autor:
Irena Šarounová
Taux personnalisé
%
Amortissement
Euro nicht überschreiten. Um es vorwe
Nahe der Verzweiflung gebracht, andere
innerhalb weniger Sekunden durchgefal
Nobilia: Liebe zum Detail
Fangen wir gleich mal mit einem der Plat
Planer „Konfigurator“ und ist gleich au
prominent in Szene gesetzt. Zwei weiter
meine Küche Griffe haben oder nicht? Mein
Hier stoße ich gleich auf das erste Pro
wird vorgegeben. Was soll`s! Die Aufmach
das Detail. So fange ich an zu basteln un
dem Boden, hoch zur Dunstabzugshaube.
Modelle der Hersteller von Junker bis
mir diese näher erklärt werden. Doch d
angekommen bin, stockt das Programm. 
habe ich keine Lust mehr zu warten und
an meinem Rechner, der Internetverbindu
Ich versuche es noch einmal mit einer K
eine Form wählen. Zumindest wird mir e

* **What you have to do**: Can you reproduce verbatim the lines from the start of the items through the line containing "Fangen wir gleich mal mit einem der Plat", including both ends, and nothing else?

* **Result for this exercise**:
autor:
Irena Šarounová
Taux personnalisé
%
Amortissement
Euro nicht überschreiten. Um es vorwe
Nahe der Verzweiflung gebracht, andere
innerhalb weniger Sekunden durchgefal
Nobilia: Liebe zum Detail
Fangen wir gleich mal mit einem der Plat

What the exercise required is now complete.